Through the innovation window
Last week I had the chance to look through a historical pane of glass.
I was visiting Lacock Abbey, the place where Henry Fox Talbot took the first ever photographic negative image in 1835, of a window with latticed leading.
It was a strange feeling, looking through the window which had produced such a significant image. I spent a few moments in reflection, imagining what Fox Talbot must have felt when he first realized that his experiment had worked. Then I took a picture on my phone.
I believe that this historical moment reinforces three important lessons for technologists and innovators today.
Rapid innovation is not new
We often think that we live in an unrivaled age of innovation, that things are changing faster than ever before. In the aggregate, this is right, but we should not overlook those earlier moments in history where the rate of change in a particular field suddenly spiked.
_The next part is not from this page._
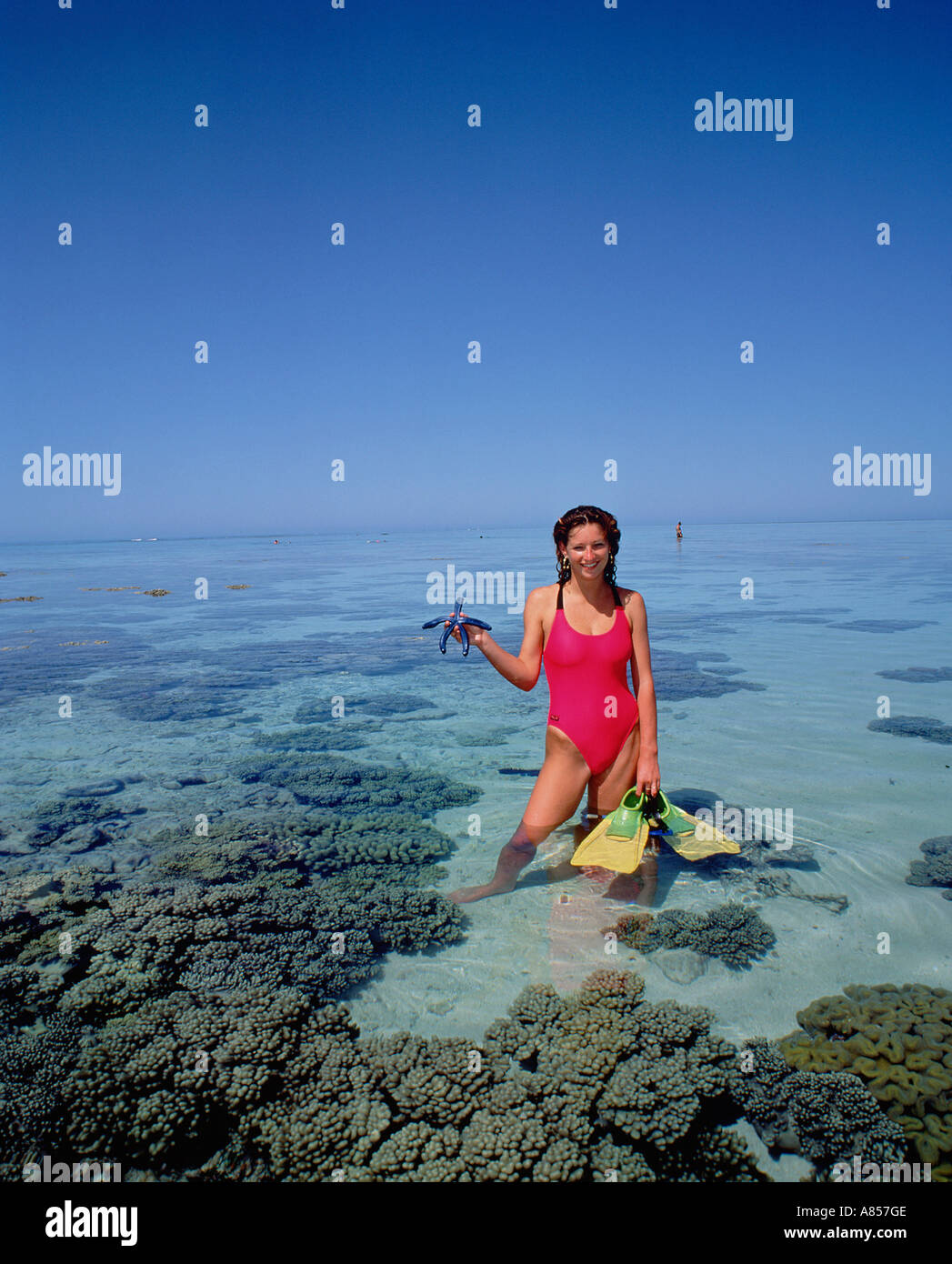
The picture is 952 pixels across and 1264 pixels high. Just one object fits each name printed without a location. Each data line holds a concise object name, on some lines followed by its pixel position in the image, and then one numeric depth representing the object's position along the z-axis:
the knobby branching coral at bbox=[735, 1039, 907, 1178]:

The time when Fox Talbot was inventing his process, and Louis Daguerre was investing the daguerrotype at around the same time, is one such moment. Prior to their work, the only images that most people had ever seen were drawings or paintings. A faithful image of the world, produced by a photochemical reaction, seemed an utterly new thing.
And this new thing swept the world quickly: by 1850 photography was well known enough and popular enough for photographers to make a living taking portraits.
Today, we may experience more changes more often, but we should not underestimate the upheavals experienced by earlier generations.
Incremental innovation can also be fundamental innovation
Neither Daguerre nor Fox Talbot invented photography from scratch: they were both following the work of earlier innovators who had successfully captured images from light. However, these earlier images had problems which made them effectively unusable: they either needed extremely long exposure times, measured in hours, or could not be viewed in strong light, otherwise the image would be obliterated by the continuing chemical reaction.
We sometimes distinguish between incremental innovation (improvements to something that exists) and fundamental innovation (the creation of something new). Daguerre and Fox Talbot could be regarded as making incremental innovations - but those increments were so large that they changed the world.
Today, we should watch for those incremental improvements which are similarly profound: the changes that make the unusable usable, and which bring unreachable goals within our grasp.
Immediate advantages may not be obvious
Initially, Daguerre’s process became more popular more quickly than Fox Tablot’s process. This may be because it produced higher quality images, but might also be because it was easier to understand. A daguerreotype was a faithful, positive representation of the scene or person in front of the camera. A photographic negative was a weird representation, reversed in tone and orientation. Why would you want that when you could have something that was recognizable?
The answer lay in reproduction and longevity. Not only was a daguerrotype fragile, but each was unique: there was no way of making more than one image of the same scene without going through the process all over again. By contrast, by shining light through a negative, a new, positive image could be produced. And reproduced again, And again. And again. The negative was a portable proxy for the scene.
Today, we should think through the implications of the advances we make, and exercise patience before we judge them: their advantages may not be immediately apparent.
It’s a privilege and a wonder to be able to go back to the origins of innovations in this way, to stand on the spot where the world changed. I think we should do this more often, and reflect on what it teaches us: innovation looks to the future, but we should learn from the past.